Aufgabe
Beantworte anhand des Textauszugs über Janne Ahonen diese Fragen:
(a) In welchem Jahr ist Ahonen zurückgetreten?
(b) Welchen Titel hat seine Autobiographie?
(c) Wie weit ist er verkatert in Planica geflogen?

Textauszug
Janne Ahonen war der erfolgreichste Skispringer der vergangenen 15 Jahre. Hatte alles gewonnen – bis auf olympisches Gold – dominierte diese irreste aller Sportdisziplinen, neben der „Extremsportarten“ harmlos wirken wie Kindergeburtstage. Dann, plötzlich, es war das Jahr 2008, trat Janne Ahonen zurück. Es war ein Schock für Finnland und ein Fest für die Konkurrenz. Gerade mal zwölf Monate konnte Janne Ahonen sich still halten, dann kündigte er schon wieder sein Comeback an, um in diesem Winter endlich olympisches Gold zu holen. Im Frühherbst, unmittelbar vor seinem Comeback, überraschte Ahonen erneut, diesmal mit einer schonungslosen Autobiographie: „Königsadler“.

In dem Buch, geschrieben von dem brillanten finnschen Sportjournalisten Pekka Holopainen, erfuhr man Dinge, die man lieber nie gewusst hätte. Auf 300 Seiten wird Ahonen – ein Vorbild, ein braver, schweigsamer Familienvater, ein konstanter, kontrollierter Vollprofi – komplett dekonstruiert. Geschichten, die irgendwie in seiner langen Karriere nie an die Öffentlichkeit gerieten, plaudert er hier ohne Hemmungen aus: Wie er völlig verkatert von der Großschanze in Planica springt und 240 m weit fliegt – Weltrekord! –, aber schwer stürzt und dabei seinen Helm zertrümmert. Als Sanitäter ihn in Krankenhaus bringen wollen, weigert er sich und lässt sich erst 48 Stunden später in Helsinki behandeln. Weil er Angst hatte, sie würden seinen Restalkohol im Blut entdecken.

Gegebene Zeilen
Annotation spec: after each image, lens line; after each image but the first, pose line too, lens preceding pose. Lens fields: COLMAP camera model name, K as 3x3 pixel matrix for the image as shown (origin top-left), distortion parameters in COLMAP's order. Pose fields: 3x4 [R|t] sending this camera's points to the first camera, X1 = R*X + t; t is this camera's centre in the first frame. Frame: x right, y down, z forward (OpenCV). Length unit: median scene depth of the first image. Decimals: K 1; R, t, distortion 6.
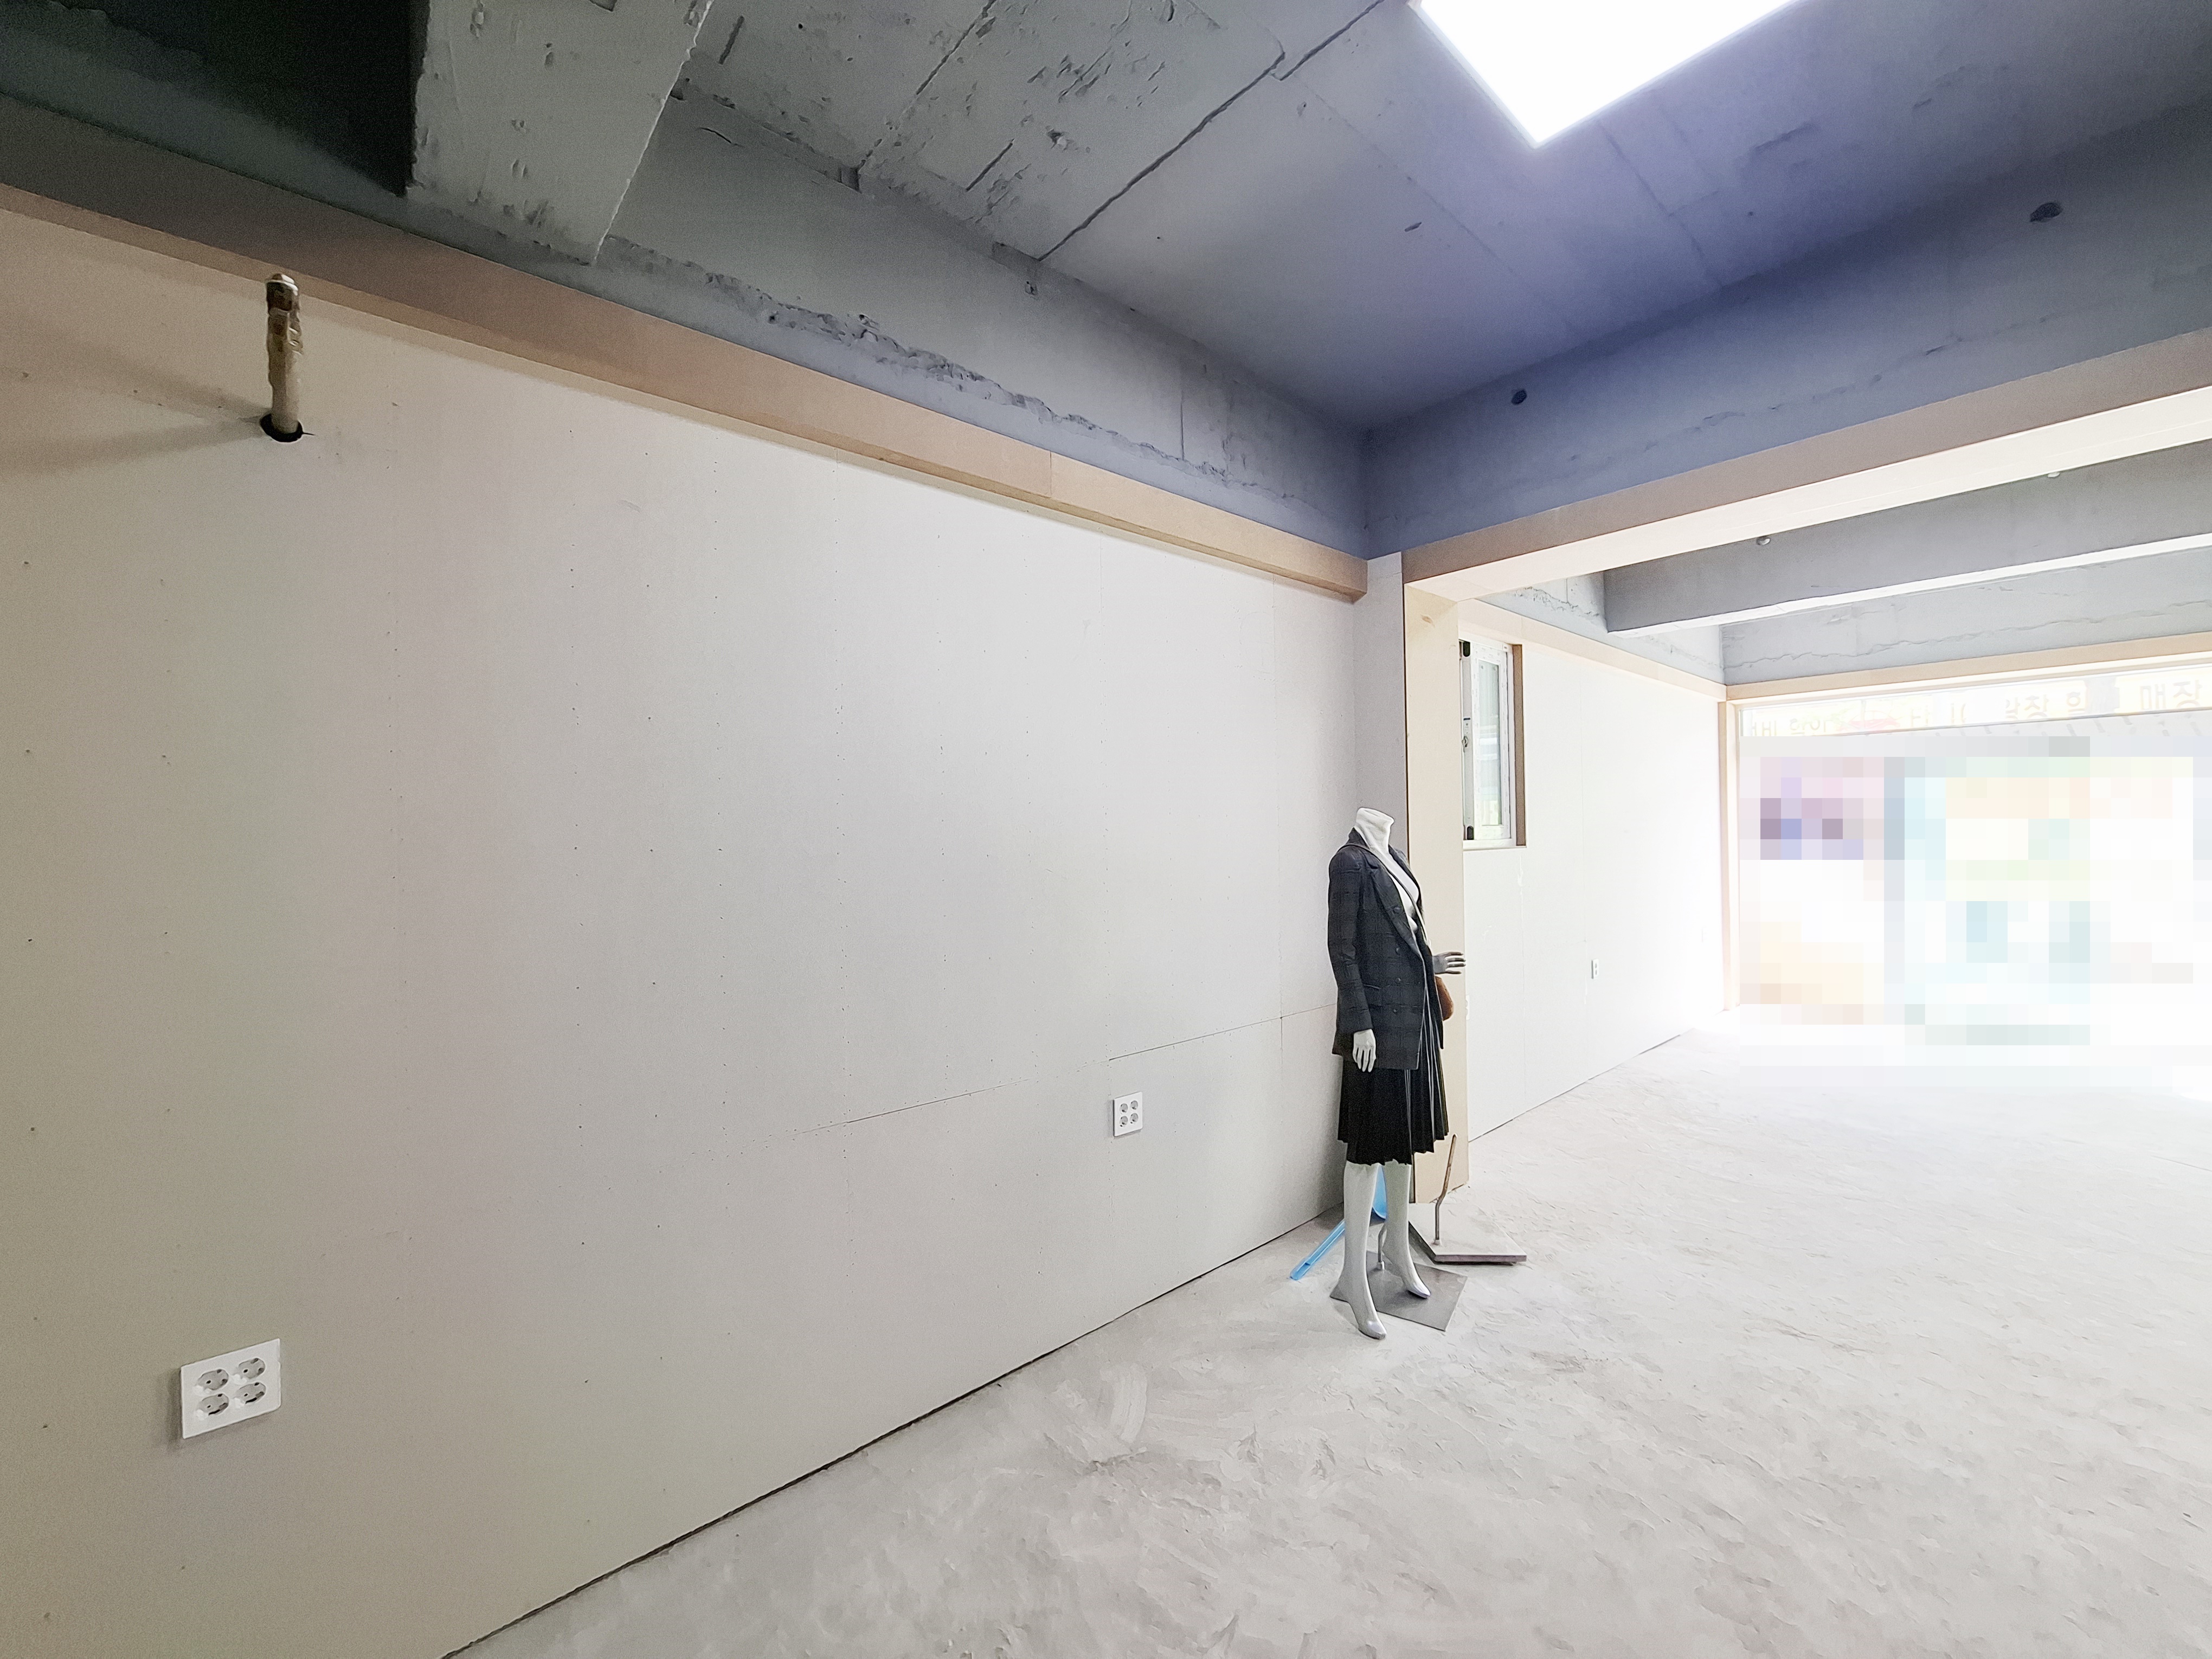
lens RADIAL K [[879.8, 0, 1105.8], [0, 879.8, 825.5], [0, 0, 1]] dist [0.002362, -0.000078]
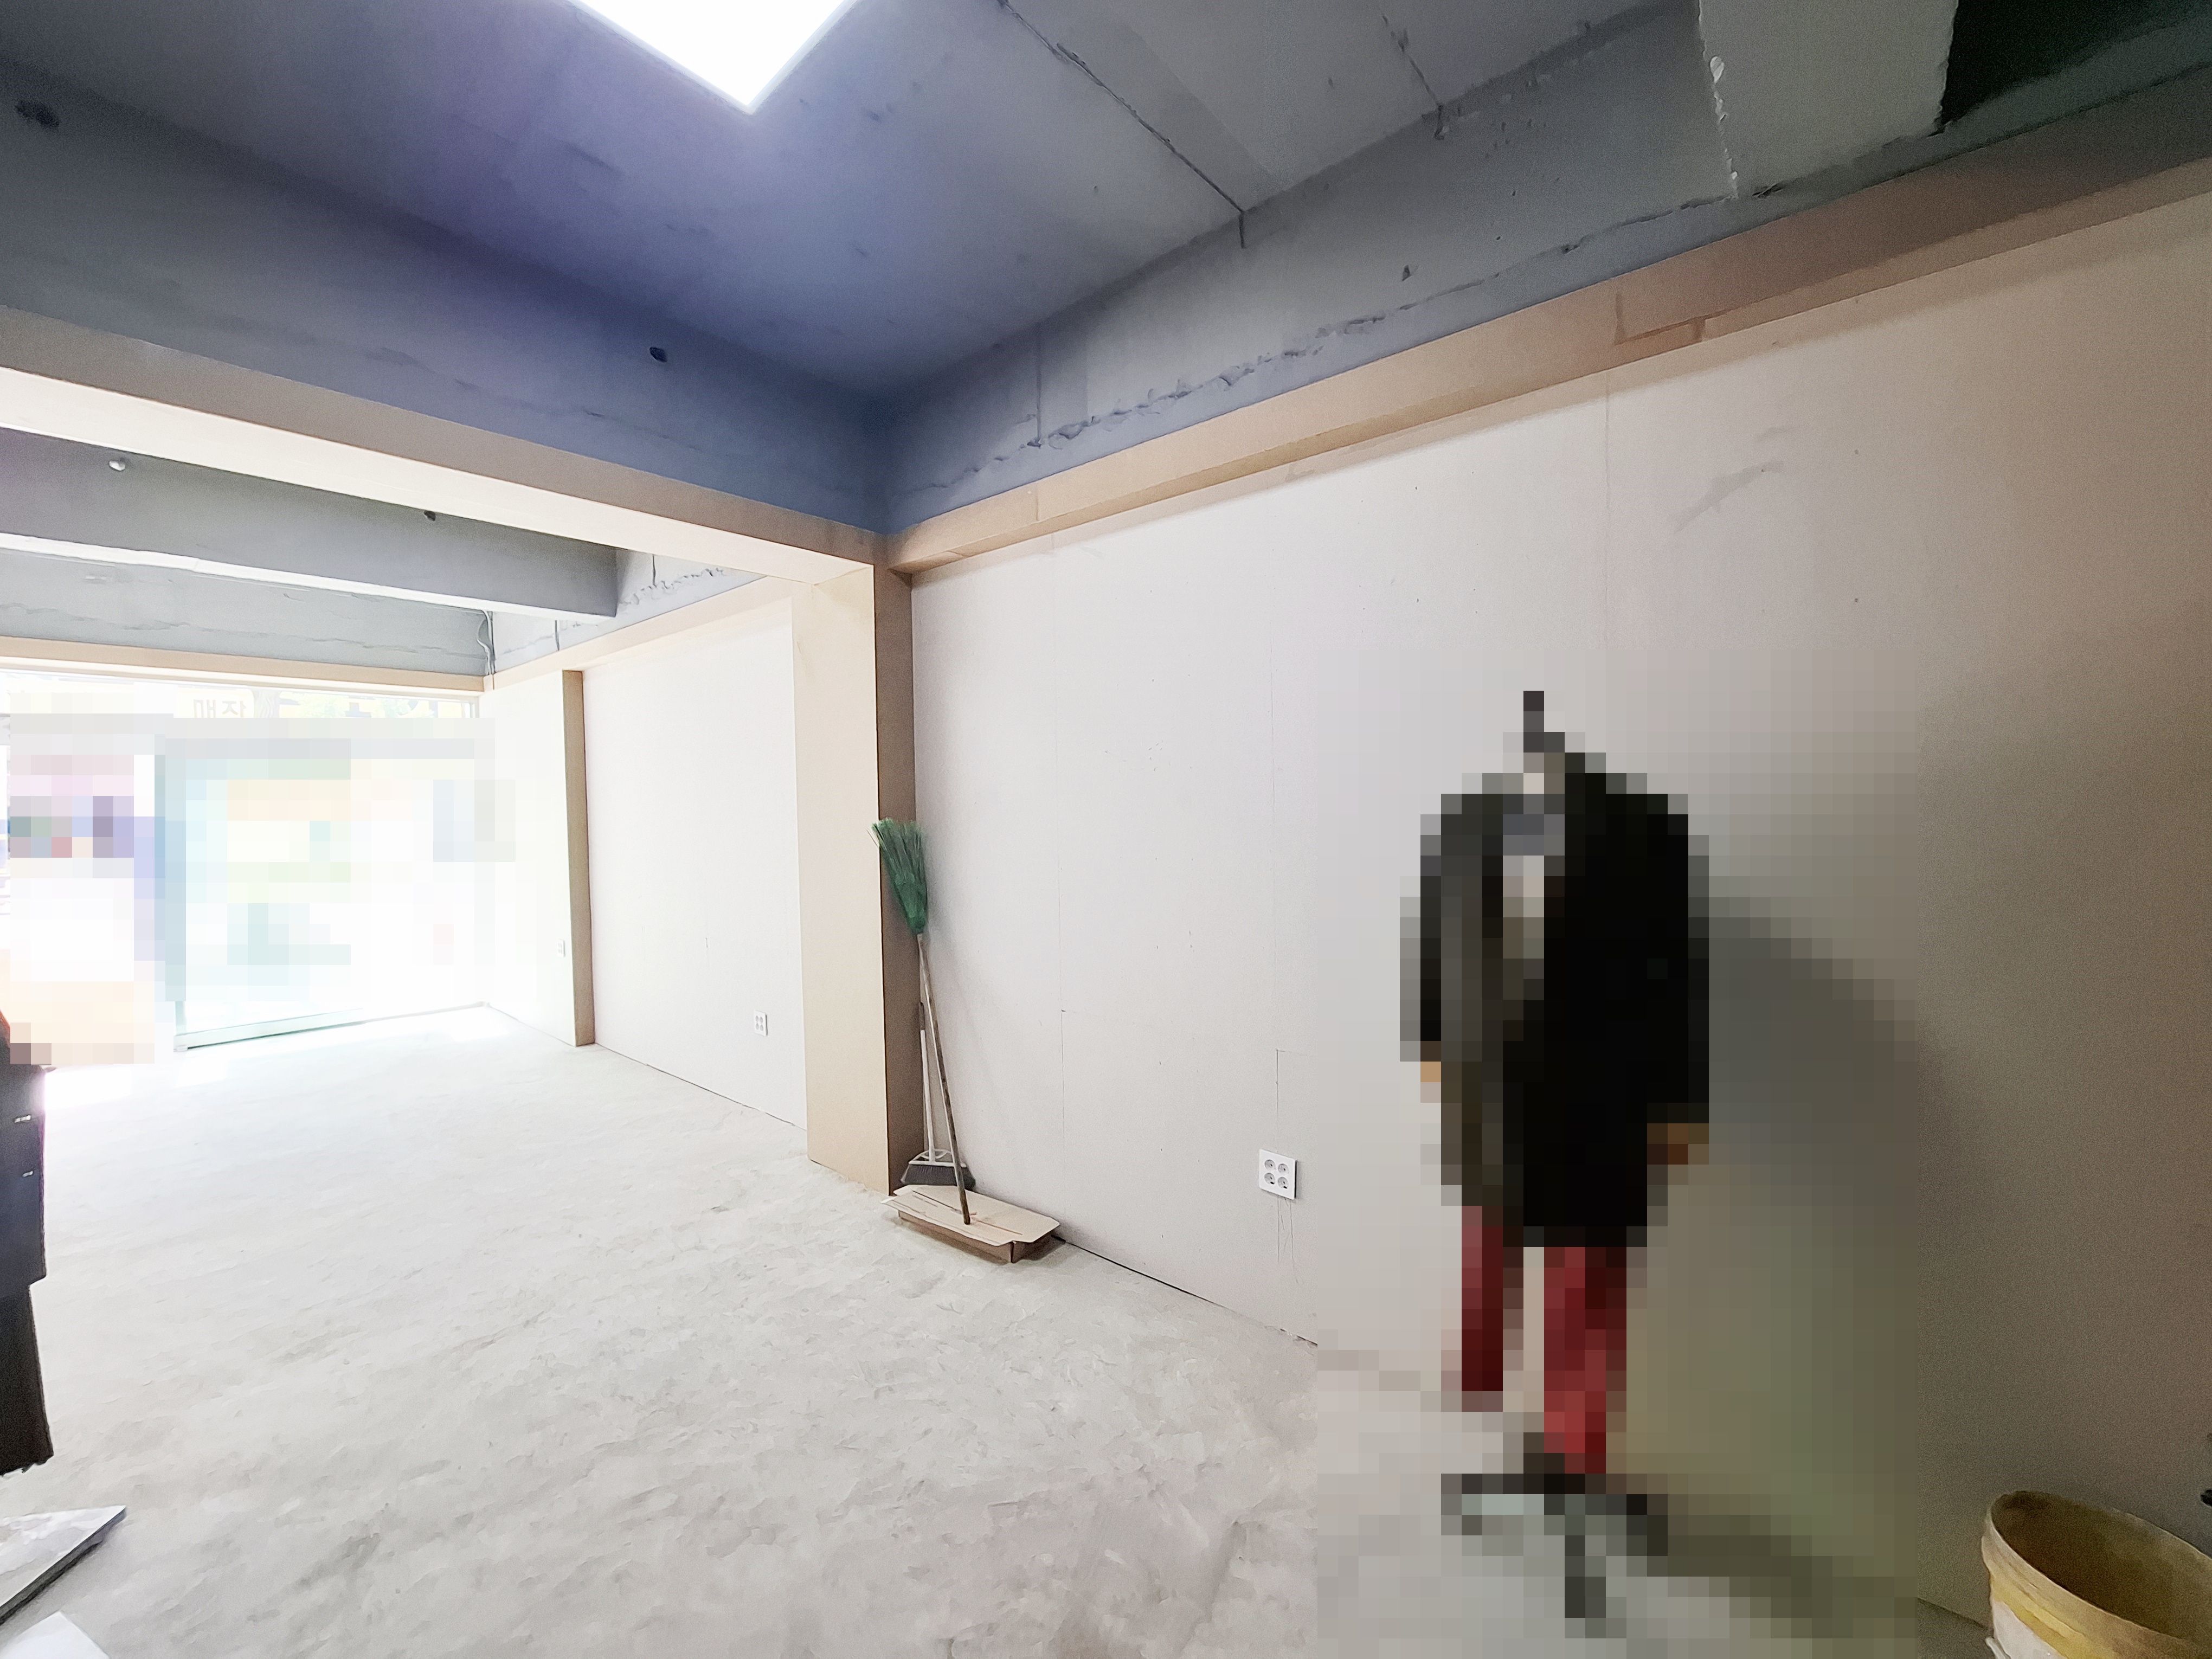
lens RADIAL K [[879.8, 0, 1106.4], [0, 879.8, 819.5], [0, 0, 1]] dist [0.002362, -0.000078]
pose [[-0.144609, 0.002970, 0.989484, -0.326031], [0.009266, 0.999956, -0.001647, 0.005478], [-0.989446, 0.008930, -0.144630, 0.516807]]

==

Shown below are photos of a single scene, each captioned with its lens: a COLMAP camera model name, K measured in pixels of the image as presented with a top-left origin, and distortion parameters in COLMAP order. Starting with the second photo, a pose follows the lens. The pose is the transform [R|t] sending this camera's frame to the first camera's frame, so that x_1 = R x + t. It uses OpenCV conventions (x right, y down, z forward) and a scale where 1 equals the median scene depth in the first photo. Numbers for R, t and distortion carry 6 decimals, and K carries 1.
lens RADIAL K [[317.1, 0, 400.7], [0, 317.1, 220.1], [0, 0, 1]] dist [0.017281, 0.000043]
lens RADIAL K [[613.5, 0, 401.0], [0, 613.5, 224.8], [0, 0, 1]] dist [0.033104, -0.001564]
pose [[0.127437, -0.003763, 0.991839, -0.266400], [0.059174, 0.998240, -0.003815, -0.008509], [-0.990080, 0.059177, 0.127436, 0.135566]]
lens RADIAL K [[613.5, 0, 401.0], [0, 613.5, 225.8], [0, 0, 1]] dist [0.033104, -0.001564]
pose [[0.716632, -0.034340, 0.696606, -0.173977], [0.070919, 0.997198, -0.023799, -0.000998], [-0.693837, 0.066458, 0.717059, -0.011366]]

Lösung
(a) 2008
(b) „Königsadler“
(c) 240 m